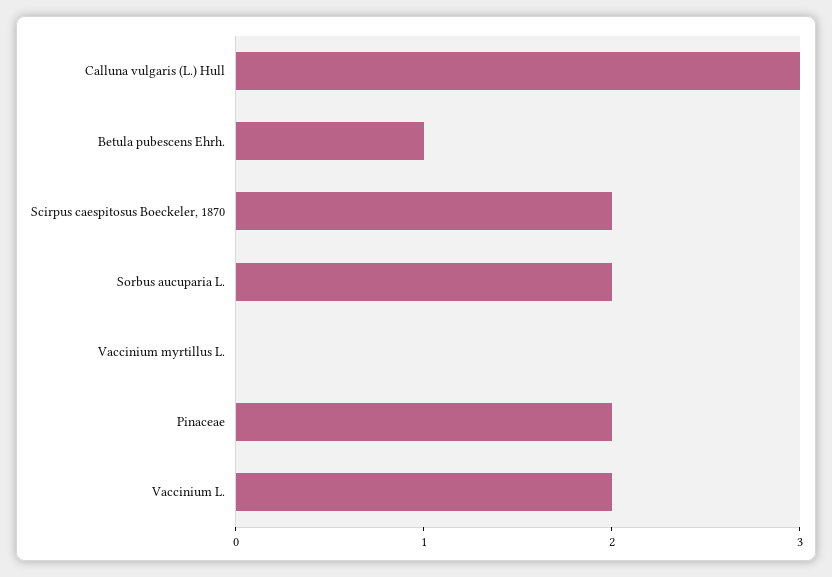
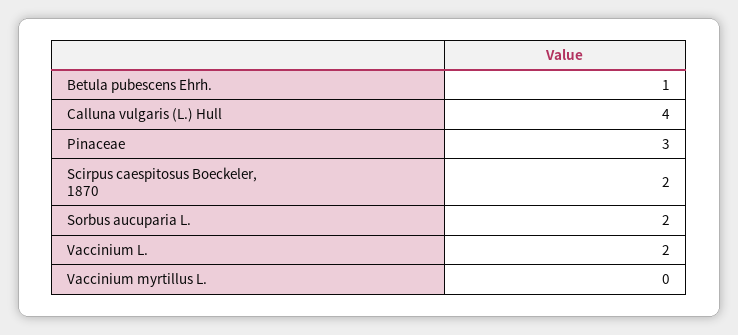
Calluna vulgaris (L.) Hull: 3 -> 4
Pinaceae: 2 -> 3

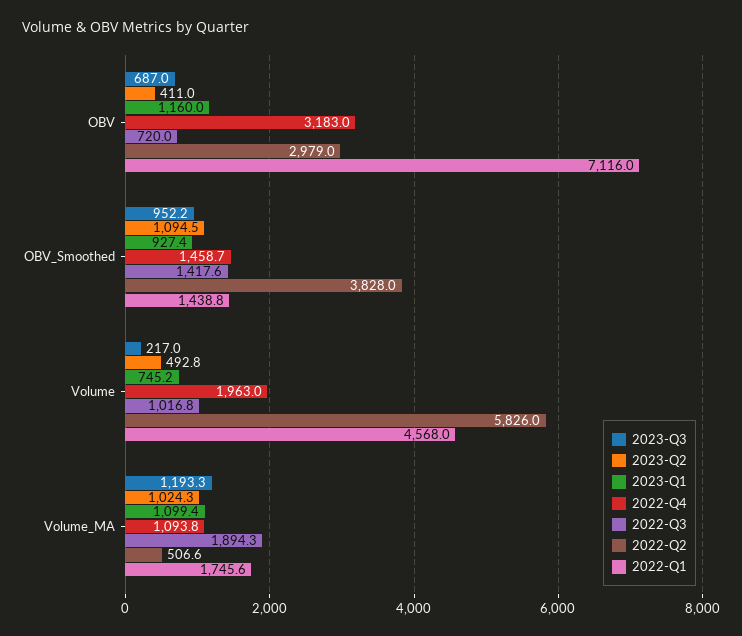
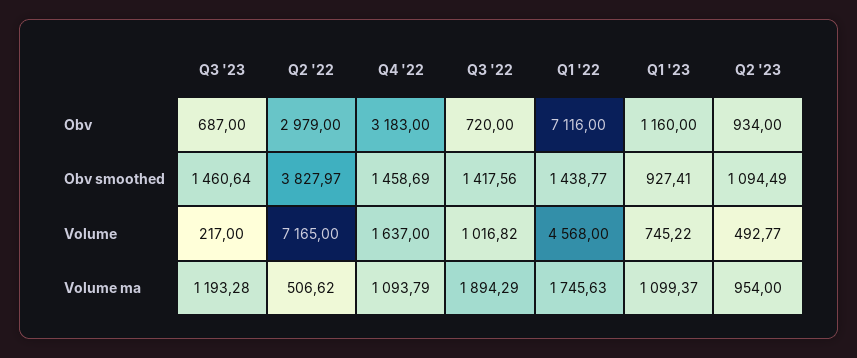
2023-Q2, OBV: 411 -> 934
2023-Q3, OBV_Smoothed: 952.2 -> 1460.64
2022-Q4, Volume: 1963 -> 1637
2022-Q2, Volume: 5826 -> 7165
2023-Q2, Volume_MA: 1024.3 -> 954

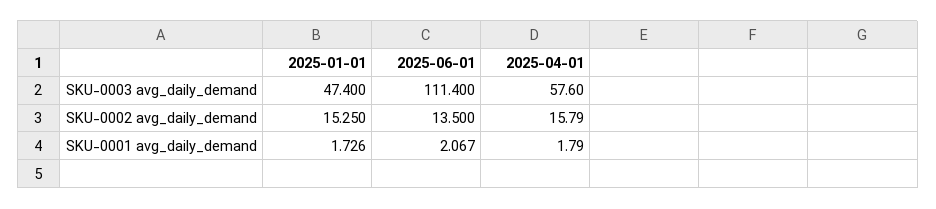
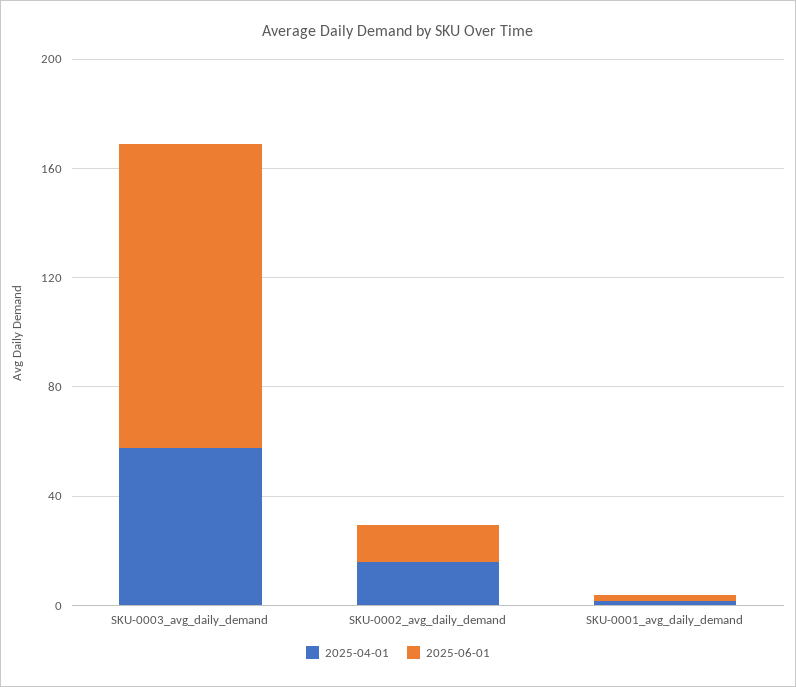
2025-01-01, SKU-0003 avg_daily_demand: 47.4 -> none
2025-01-01, SKU-0002 avg_daily_demand: 15.25 -> none
2025-01-01, SKU-0001 avg_daily_demand: 1.726 -> none

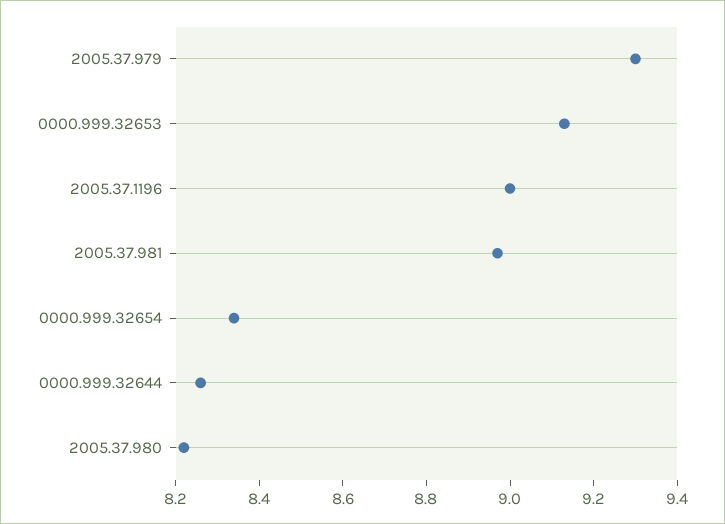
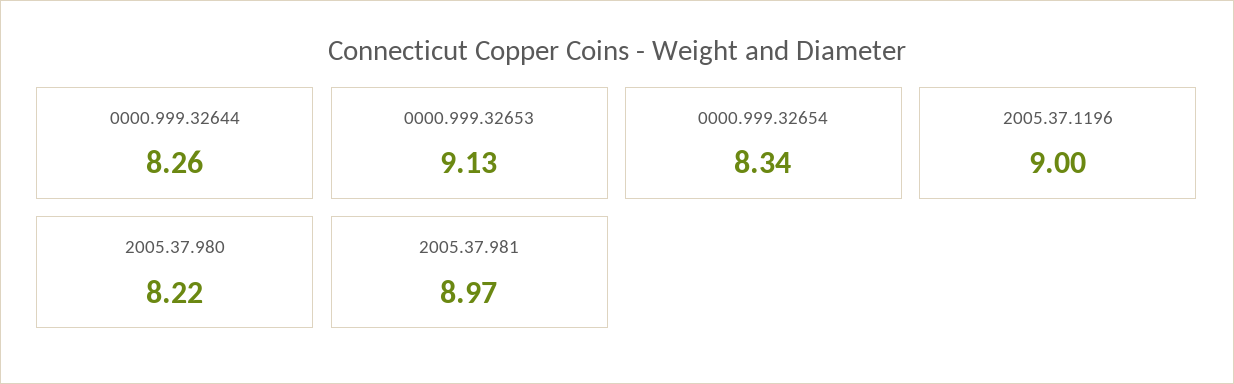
2005.37.979: 9.3 -> none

________________________

» Task statement: Transcribe the records verbatim, excluding pictures.

» Task solution:
Calluna vulgaris (L.) Hull: 3 -> 4
Pinaceae: 2 -> 3

2023-Q2, OBV: 411 -> 934
2023-Q3, OBV_Smoothed: 952.2 -> 1460.64
2022-Q4, Volume: 1963 -> 1637
2022-Q2, Volume: 5826 -> 7165
2023-Q2, Volume_MA: 1024.3 -> 954

2025-01-01, SKU-0003 avg_daily_demand: 47.4 -> none
2025-01-01, SKU-0002 avg_daily_demand: 15.25 -> none
2025-01-01, SKU-0001 avg_daily_demand: 1.726 -> none

2005.37.979: 9.3 -> none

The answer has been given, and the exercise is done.